- The task:
Gather, from the data below, each line in which the word "Rotation" occurs.

- Supplied data:
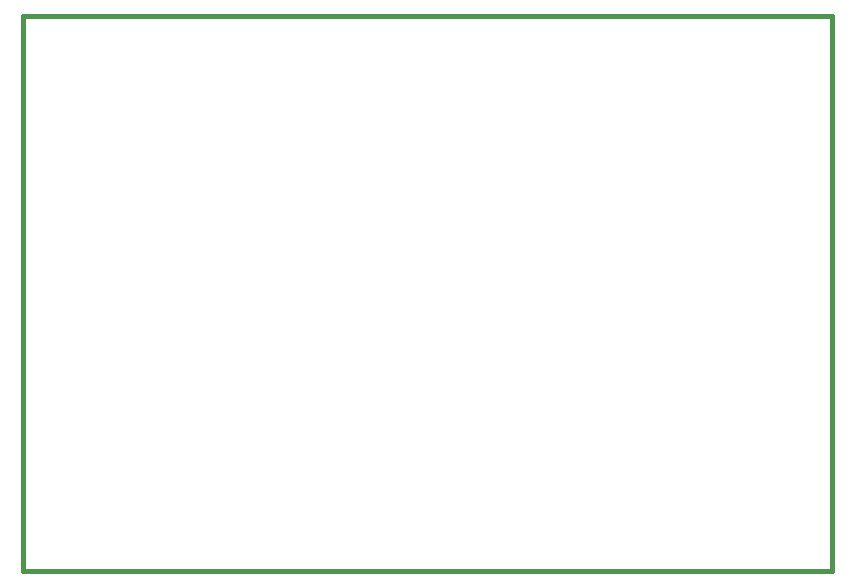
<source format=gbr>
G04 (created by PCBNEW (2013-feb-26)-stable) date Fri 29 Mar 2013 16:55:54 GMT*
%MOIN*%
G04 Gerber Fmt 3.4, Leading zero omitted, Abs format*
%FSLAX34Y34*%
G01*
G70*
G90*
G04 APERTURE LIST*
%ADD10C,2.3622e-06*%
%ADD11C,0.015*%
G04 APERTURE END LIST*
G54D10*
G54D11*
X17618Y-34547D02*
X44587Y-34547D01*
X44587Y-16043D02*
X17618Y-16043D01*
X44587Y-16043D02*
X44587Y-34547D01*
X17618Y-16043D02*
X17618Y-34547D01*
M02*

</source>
...
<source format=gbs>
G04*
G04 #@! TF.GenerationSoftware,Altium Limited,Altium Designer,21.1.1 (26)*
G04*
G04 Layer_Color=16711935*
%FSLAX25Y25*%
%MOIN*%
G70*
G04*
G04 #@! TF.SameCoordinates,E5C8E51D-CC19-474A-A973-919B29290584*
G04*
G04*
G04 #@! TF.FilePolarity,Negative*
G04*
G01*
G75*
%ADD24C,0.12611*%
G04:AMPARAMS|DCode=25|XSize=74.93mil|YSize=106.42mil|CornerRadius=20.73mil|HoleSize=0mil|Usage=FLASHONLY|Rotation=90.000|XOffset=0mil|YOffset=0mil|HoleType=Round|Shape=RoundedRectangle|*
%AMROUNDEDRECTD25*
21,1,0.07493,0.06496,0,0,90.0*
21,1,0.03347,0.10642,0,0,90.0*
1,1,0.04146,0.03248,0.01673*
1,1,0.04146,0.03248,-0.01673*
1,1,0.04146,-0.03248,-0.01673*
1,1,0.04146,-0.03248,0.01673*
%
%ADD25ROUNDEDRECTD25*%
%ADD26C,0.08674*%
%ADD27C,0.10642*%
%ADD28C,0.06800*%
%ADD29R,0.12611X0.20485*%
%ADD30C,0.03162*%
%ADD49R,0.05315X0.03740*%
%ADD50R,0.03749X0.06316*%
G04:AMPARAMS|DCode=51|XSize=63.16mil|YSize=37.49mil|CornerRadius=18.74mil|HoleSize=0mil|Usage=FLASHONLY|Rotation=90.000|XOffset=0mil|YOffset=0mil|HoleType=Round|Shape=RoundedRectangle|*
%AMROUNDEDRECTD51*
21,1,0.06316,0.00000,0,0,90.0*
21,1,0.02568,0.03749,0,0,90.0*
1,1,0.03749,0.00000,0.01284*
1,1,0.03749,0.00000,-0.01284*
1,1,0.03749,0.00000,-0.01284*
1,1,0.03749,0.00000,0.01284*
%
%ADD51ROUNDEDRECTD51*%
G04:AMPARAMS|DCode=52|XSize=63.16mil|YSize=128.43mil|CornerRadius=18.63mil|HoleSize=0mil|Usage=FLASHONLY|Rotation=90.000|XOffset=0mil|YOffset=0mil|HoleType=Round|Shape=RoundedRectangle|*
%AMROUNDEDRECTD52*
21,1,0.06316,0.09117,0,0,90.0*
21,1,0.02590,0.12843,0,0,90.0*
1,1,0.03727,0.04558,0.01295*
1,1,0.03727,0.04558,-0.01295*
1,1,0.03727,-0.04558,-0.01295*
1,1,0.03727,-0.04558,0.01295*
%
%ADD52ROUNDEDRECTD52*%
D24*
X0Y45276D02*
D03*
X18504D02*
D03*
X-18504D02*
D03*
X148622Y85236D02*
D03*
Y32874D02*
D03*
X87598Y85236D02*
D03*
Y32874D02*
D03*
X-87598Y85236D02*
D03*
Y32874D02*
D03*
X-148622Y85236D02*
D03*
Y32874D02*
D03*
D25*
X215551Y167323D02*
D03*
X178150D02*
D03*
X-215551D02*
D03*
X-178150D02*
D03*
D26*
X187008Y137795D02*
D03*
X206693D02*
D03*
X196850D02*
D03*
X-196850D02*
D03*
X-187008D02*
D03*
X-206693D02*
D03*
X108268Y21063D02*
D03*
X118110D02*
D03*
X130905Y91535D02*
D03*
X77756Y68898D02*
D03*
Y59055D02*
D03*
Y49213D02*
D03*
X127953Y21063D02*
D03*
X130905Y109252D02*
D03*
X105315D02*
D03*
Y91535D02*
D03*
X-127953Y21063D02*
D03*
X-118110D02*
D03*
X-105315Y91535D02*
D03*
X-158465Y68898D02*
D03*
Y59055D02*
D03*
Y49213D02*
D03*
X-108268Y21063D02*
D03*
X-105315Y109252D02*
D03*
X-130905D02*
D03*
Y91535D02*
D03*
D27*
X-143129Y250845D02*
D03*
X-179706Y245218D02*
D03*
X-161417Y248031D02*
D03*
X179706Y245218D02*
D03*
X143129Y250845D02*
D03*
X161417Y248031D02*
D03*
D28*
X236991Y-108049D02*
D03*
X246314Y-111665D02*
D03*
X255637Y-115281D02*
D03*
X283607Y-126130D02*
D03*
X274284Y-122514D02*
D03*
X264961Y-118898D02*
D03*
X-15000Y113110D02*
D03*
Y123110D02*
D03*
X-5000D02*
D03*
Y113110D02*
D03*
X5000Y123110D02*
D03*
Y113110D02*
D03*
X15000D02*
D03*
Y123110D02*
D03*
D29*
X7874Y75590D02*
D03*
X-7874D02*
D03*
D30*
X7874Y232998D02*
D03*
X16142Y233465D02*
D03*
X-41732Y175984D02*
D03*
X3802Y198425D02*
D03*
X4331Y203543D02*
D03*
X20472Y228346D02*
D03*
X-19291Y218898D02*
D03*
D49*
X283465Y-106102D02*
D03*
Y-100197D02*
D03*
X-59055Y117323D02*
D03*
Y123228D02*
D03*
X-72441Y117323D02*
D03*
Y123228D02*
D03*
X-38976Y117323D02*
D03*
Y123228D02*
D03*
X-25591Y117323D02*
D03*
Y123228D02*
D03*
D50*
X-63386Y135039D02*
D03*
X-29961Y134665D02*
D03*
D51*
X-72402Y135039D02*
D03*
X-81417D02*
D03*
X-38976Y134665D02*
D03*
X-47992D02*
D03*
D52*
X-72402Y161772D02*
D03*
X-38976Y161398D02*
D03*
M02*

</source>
--
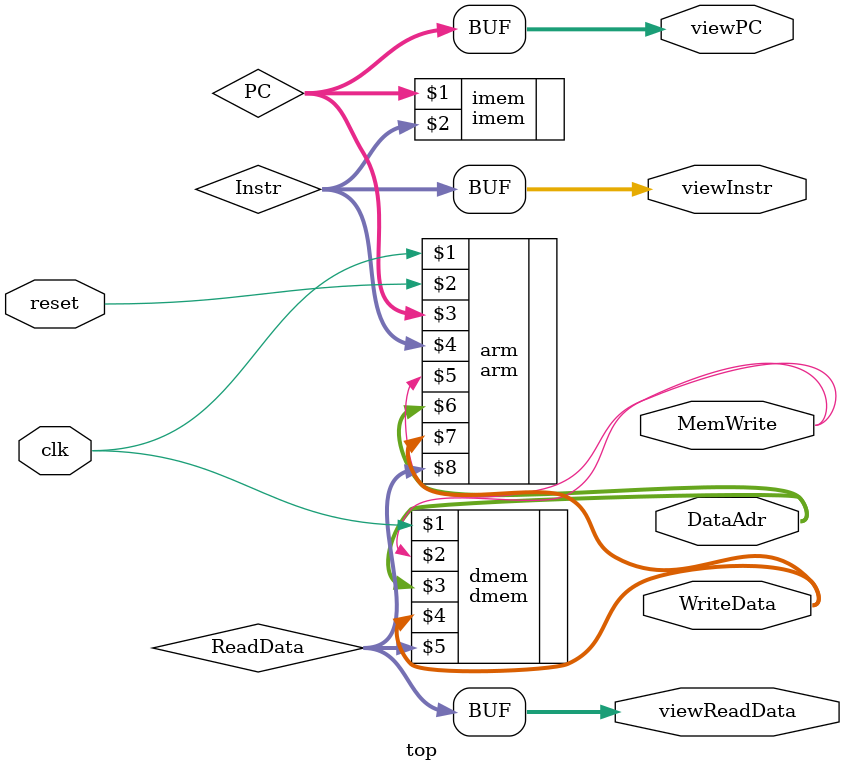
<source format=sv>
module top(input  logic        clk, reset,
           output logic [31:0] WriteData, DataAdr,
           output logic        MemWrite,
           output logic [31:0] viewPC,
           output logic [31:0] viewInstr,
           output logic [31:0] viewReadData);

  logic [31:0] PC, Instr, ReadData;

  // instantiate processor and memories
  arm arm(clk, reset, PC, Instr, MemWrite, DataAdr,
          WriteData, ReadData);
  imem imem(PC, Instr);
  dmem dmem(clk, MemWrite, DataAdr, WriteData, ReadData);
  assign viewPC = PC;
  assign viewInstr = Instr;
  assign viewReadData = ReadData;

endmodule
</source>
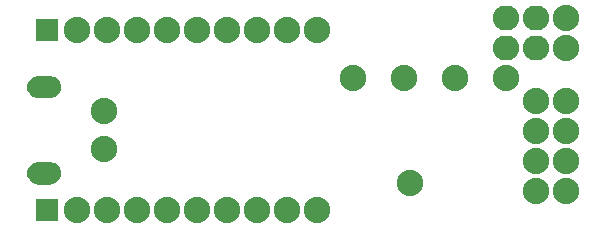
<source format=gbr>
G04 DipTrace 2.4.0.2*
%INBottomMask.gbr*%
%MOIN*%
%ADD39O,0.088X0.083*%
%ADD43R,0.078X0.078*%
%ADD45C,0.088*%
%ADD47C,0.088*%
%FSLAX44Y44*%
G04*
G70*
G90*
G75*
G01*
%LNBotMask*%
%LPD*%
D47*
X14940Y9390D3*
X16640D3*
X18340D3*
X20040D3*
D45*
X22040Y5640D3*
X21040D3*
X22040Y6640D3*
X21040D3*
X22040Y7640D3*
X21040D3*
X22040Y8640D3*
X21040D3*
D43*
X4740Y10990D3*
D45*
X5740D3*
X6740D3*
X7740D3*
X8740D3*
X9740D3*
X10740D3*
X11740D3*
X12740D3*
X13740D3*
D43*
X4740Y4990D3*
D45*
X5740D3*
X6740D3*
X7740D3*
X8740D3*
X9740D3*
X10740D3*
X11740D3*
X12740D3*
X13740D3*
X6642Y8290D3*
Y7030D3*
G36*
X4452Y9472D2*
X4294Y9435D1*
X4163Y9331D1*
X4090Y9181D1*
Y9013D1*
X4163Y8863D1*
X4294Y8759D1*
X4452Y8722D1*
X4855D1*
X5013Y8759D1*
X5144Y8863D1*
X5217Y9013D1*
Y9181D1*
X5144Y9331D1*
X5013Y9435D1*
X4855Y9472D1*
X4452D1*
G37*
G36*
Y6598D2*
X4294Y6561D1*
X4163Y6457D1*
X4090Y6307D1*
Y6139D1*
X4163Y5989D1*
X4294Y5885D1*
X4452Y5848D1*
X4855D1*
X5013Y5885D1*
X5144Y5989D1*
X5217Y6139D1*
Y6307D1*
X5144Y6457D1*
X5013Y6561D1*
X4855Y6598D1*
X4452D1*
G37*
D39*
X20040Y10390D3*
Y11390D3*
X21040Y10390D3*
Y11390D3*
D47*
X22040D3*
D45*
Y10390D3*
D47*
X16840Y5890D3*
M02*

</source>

- Result of the task:
G04:AMPARAMS|DCode=25|XSize=74.93mil|YSize=106.42mil|CornerRadius=20.73mil|HoleSize=0mil|Usage=FLASHONLY|Rotation=90.000|XOffset=0mil|YOffset=0mil|HoleType=Round|Shape=RoundedRectangle|*
G04:AMPARAMS|DCode=51|XSize=63.16mil|YSize=37.49mil|CornerRadius=18.74mil|HoleSize=0mil|Usage=FLASHONLY|Rotation=90.000|XOffset=0mil|YOffset=0mil|HoleType=Round|Shape=RoundedRectangle|*
G04:AMPARAMS|DCode=52|XSize=63.16mil|YSize=128.43mil|CornerRadius=18.63mil|HoleSize=0mil|Usage=FLASHONLY|Rotation=90.000|XOffset=0mil|YOffset=0mil|HoleType=Round|Shape=RoundedRectangle|*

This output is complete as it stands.